There was little differential made between Arab Sunnis and Shiites before the 1979 revolution, when Ayatollah Khomeini constructed a Shiite underclass mirage to serve his own ends. Iranians have been conned into believing that Sunnis and Arabs are their natural enemies, and that the ruling mullahs are the defenders of Shiism.
Iran only stands up for Shiites when it suits its economic interests or core agendas: Disseminating its medieval ideology and converting Arab countries into puppet states, with the ultimate goal of controlling Islam’s holiest sites.
A recent example of Tehran’s perfidiousness was during the conflict that erupted in April 2016 between overwhelmingly Shiite Azerbaijan and predominately Christian Armenia. Iran, which has long objected to Western oil giants operating on the Caspian shelf, adopted a pro-Armenia position.
The Ahwazi people of Khuzestan are impoverished and persecuted by the Tehran regime, and it is time their cause was taken up by the Arab world.
Iran’s support of the Palestinian cause is another facade designed to win over gullible Arab nationalists. Former Iranian President Akbar Hashemi Rafsanjani is quoted as saying: “We have benefited from this process in presenting the Palestinian issue, which was forgotten, and we were able, through this process, to find new relations with the outside world and develop them.”
It is an inescapable irony that despite the high horse with respect to Israel’s brutal occupation of Palestine, Iran’s behavior toward its own Arab citizens mirrors that of the country it terms “The Little Satan.”
The Ahwazis have brave hearts and strong voices that are not being heard because they lack support, not only from the international community but also from the Arab world. Just like the Palestinians they seek an independent state, but they know that cannot be realized overnight.
In the meantime, they long for moral and diplomatic support from their Arab brethren, which until today has not been forthcoming. Specifically, they seek recognition by the Arab League in the form of a seat on the basis of associate or observer-state status.
I have been pushing hard for that for some time, but it seems there are two objecting states. No prize for guessing which. They are the two that have been enchained and stripped of their national dignity by Iranian surrogate leaderships. Put simply, the Arab League is being indirectly led by a long and obstructive Persian nose. That sorry state of affairs should be acknowledged and rectified with a rule change allowing for, say, an 80 percent majority to carry resolutions.

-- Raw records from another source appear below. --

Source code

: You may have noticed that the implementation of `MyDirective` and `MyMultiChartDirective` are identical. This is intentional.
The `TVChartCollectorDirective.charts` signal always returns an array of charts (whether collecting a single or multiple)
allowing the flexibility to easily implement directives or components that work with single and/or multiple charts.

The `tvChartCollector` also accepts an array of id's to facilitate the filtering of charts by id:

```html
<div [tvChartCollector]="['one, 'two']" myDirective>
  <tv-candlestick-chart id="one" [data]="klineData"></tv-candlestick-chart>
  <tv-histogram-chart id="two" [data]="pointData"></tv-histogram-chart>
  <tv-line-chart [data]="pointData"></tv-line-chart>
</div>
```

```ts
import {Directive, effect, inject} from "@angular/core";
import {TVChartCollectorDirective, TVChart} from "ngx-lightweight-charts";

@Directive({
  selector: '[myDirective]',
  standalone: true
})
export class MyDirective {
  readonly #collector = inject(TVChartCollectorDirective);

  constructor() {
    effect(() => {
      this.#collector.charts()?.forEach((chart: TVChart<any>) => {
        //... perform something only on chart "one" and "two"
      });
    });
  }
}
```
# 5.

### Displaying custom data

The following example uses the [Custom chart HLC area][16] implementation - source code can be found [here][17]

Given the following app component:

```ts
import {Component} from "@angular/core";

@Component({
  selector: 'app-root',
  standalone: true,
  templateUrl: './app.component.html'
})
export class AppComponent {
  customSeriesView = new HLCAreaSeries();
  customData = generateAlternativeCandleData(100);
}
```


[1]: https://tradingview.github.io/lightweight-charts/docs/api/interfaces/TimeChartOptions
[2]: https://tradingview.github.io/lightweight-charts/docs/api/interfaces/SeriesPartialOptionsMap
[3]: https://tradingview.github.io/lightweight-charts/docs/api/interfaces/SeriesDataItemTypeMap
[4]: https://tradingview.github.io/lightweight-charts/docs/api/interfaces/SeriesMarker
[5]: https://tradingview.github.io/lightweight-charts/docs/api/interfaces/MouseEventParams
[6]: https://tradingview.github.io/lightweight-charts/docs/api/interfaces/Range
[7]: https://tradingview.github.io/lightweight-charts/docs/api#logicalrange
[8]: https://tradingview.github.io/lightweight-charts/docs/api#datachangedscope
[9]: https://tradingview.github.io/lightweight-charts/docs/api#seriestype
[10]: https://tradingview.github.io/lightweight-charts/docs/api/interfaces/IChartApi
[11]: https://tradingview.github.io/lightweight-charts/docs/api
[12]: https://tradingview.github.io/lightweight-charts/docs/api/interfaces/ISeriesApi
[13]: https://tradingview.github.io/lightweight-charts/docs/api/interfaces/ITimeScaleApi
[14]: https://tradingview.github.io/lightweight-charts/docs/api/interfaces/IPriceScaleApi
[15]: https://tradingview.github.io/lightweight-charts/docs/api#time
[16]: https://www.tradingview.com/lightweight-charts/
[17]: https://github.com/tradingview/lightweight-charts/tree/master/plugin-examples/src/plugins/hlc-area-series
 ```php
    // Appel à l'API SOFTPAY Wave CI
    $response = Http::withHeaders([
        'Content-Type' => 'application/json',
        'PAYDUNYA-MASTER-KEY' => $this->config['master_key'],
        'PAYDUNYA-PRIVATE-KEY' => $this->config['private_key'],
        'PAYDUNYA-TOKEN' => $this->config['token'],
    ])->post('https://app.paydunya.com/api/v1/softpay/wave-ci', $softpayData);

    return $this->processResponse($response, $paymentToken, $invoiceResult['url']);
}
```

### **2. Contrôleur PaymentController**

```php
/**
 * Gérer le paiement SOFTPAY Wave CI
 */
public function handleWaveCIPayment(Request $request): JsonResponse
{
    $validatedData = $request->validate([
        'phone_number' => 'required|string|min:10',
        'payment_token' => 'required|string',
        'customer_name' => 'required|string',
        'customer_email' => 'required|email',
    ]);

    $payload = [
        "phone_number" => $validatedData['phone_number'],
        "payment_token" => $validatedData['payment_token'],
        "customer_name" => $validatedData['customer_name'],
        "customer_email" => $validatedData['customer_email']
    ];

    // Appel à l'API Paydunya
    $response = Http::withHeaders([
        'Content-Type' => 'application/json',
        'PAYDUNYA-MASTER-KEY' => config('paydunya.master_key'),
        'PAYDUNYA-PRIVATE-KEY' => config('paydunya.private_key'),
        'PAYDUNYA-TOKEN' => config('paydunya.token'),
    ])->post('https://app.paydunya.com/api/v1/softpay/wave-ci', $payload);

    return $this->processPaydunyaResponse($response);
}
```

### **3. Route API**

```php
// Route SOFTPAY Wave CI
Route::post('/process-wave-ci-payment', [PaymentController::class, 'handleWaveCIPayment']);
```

Ahwazis have been let down time and time again, and were stabbed in the back by the political-militant organization Mujahedin-e Khalq, which purported to be their ally against Tehran. Their situation has been discussed in Britain’s House of Commons, attended by representatives of the UK Foreign Office, the US Embassy, human rights groups and parliamentarians, but no action has been taken.
Ahwazis are firmly with us. Young Ahwazi poet Ahmed Sabhan wrote heartfelt lines to Saudi King Salman glorifying his leadership in liberating Yemen from “Houthis of darkness,” before he and his wife were arrested and tortured. In light of a disinterested community of nations and a shackled Arab League, I address my appeal to two compassionate Arab lions: King Salman and UAE President Sheikh Khalifa bin Zayed Al-Nahyan.
Let us prove to these long-suffering people that they are not alone. Let us take up their banner and work for their cause. Let it ring loudly through the UN and be projected via Arab media. Let us shout from the rooftops that we are all proud members of one Arab nation that refuses to forget the loyal Ahwazis of Arabistan.
• Khalaf Ahmad Al-Habtoor is a prominent UAE businessman and public figure. He is renowned for his views on international political affairs, his philanthropic activity and his efforts to promote peace. He has long acted as an unofficial ambassador for his country abroad.